On May 31 Maliki ordered thousands of Iraqi troops to Basra, Iraq's second-largest city, to disarm Shiite militias that have taken control there, a move that underscores how little of the country the central government in Baghdad has secured.
Al-Maliki said Iraq's 10th Army Division would set up checkpoints and round up illegal weapons from the assortment of militias, gangs and tribes that had seized control in Basra. He said the state of emergency would last a month.
The Pentagon reported the day before that the frequency of insurgent attacks against troops and civilians is at its highest level since US commanders began tracking such figures two years ago, an ominous sign that, despite three years of combat, the US-led occupation forces haven't significantly weakened the Iraq insurgency.
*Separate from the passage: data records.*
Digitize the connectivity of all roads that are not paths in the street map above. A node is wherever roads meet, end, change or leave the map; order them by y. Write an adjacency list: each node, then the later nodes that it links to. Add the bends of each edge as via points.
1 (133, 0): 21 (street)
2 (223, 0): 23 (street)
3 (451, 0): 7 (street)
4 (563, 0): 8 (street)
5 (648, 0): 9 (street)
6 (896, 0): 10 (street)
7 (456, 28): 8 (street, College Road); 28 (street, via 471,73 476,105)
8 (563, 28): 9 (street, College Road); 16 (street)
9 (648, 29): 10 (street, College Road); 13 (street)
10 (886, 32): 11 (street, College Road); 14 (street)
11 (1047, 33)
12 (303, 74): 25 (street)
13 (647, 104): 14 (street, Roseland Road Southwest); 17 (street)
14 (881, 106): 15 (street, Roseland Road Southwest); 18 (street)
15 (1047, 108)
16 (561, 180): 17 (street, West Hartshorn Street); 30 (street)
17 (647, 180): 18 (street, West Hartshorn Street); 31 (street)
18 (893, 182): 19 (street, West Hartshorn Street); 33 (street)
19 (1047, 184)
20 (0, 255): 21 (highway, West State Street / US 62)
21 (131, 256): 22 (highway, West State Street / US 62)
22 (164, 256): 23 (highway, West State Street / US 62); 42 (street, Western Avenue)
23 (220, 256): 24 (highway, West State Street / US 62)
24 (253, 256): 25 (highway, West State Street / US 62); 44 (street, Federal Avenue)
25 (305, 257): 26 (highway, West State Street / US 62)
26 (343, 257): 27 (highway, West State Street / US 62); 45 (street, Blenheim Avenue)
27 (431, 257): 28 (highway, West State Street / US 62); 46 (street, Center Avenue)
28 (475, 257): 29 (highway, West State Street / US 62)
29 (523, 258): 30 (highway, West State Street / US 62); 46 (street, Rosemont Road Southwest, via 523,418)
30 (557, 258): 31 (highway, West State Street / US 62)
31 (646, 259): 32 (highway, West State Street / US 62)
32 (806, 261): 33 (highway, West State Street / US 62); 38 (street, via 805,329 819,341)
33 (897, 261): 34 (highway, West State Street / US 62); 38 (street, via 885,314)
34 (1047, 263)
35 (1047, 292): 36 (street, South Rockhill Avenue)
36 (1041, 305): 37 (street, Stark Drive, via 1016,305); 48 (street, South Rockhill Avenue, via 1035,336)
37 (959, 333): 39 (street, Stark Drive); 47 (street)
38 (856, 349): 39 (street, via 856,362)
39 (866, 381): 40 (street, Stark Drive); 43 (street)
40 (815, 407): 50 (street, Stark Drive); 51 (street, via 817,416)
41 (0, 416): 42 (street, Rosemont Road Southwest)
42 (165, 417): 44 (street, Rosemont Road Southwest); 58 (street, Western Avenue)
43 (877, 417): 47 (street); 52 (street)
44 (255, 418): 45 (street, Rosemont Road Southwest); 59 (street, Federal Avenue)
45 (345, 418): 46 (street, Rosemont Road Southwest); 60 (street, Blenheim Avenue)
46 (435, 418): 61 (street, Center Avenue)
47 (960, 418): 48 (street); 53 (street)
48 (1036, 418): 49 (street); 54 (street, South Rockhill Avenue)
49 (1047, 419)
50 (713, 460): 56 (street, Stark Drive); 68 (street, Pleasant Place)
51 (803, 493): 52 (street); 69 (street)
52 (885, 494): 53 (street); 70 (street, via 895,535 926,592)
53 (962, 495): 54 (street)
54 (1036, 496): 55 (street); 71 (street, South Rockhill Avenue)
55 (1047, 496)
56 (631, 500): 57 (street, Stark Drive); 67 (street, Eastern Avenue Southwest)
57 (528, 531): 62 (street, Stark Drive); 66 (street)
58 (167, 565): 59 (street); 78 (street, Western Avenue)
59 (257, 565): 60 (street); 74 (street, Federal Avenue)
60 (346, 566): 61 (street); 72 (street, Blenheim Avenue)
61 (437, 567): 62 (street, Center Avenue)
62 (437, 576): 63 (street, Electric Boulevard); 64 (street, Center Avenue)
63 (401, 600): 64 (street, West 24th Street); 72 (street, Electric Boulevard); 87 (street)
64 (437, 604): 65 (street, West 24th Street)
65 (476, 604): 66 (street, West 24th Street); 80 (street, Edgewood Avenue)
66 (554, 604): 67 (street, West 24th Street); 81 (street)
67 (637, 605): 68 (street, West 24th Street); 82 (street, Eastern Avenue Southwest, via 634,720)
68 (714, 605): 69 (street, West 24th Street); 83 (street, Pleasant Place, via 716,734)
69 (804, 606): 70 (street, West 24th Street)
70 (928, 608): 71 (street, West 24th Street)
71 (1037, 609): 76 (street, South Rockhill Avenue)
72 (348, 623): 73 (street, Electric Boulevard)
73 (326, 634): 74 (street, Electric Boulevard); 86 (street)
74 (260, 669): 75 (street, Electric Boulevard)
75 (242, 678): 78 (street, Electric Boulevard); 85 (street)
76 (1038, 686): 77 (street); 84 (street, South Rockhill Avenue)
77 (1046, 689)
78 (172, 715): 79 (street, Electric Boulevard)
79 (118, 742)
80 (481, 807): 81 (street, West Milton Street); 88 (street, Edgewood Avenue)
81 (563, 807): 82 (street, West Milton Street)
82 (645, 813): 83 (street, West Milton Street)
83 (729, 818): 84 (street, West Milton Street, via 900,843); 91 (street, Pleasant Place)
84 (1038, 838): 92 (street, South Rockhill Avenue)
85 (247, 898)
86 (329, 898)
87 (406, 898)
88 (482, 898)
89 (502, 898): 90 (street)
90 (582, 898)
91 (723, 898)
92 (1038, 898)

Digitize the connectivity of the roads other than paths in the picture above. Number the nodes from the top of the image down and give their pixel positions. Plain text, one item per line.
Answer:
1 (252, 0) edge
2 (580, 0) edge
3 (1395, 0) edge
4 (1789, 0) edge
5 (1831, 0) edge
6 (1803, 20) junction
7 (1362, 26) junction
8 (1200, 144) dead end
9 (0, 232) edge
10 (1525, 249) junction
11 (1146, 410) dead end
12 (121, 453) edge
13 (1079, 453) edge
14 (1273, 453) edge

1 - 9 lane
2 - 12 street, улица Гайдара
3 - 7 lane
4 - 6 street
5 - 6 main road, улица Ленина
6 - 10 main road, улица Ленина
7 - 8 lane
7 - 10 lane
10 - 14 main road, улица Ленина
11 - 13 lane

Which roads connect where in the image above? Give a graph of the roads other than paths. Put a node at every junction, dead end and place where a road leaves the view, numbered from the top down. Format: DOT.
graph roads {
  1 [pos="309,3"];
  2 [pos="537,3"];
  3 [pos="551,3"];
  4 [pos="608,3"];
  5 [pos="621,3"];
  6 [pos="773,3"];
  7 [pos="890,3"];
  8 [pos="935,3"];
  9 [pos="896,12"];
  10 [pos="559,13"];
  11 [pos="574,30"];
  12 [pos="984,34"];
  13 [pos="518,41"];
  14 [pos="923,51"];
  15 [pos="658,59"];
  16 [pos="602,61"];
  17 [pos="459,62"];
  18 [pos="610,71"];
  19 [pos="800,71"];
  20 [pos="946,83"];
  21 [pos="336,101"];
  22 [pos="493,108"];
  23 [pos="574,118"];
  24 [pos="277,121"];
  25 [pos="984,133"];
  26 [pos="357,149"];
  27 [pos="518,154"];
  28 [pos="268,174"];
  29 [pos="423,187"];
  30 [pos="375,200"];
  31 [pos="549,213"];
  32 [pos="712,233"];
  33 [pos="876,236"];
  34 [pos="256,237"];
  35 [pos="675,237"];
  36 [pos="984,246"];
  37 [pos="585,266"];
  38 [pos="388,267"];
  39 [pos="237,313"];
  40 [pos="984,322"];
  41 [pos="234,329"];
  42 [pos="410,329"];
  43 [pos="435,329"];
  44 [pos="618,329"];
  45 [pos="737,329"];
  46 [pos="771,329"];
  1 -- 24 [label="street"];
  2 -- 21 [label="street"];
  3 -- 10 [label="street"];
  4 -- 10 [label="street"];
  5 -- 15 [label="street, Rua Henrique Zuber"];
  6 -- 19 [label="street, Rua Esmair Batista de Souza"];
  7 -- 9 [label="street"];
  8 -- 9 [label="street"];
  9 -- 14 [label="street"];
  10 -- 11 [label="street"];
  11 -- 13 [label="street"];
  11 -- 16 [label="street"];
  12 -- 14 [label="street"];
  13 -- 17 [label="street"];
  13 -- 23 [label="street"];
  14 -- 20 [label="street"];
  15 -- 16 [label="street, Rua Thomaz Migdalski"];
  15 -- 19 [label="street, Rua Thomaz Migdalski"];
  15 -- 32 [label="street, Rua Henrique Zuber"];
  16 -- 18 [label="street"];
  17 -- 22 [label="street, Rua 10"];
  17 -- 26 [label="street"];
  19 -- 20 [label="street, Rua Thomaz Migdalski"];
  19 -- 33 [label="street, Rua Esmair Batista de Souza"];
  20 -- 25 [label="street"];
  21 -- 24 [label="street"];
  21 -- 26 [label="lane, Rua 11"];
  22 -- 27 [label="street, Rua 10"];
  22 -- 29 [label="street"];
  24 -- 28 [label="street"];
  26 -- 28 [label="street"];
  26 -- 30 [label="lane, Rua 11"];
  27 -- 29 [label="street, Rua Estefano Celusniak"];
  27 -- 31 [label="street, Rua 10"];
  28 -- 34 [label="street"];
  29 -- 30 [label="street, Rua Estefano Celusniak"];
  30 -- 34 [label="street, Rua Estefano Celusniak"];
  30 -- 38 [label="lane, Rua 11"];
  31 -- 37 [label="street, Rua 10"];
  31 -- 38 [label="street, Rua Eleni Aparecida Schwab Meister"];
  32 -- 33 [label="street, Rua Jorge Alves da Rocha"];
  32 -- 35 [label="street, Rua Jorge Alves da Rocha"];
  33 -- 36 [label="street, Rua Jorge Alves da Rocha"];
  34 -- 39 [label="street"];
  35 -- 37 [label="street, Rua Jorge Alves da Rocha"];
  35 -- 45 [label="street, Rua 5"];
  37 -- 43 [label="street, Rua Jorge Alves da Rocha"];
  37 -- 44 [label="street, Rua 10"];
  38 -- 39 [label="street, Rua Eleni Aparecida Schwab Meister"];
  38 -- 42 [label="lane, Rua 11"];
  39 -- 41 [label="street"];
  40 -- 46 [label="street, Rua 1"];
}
In its quarterly update to Congress, the Pentagon reported that from Feb. 11 to May 12, insurgents staged an average of more than 600 attacks per week nationwide. The average number of weekly enemy attacks rose 13 percent from February to April, compared with the previous few months.
The vast majority of the attacks were targeted at US-led occupation military forces, but the majority of deaths have been of civilians.
The Pentagon report, titled "Measuring Stability and Security in Iraq," called Iraq's enemy elements resilient and complex and suggested little likelihood that they'll be quelled soon.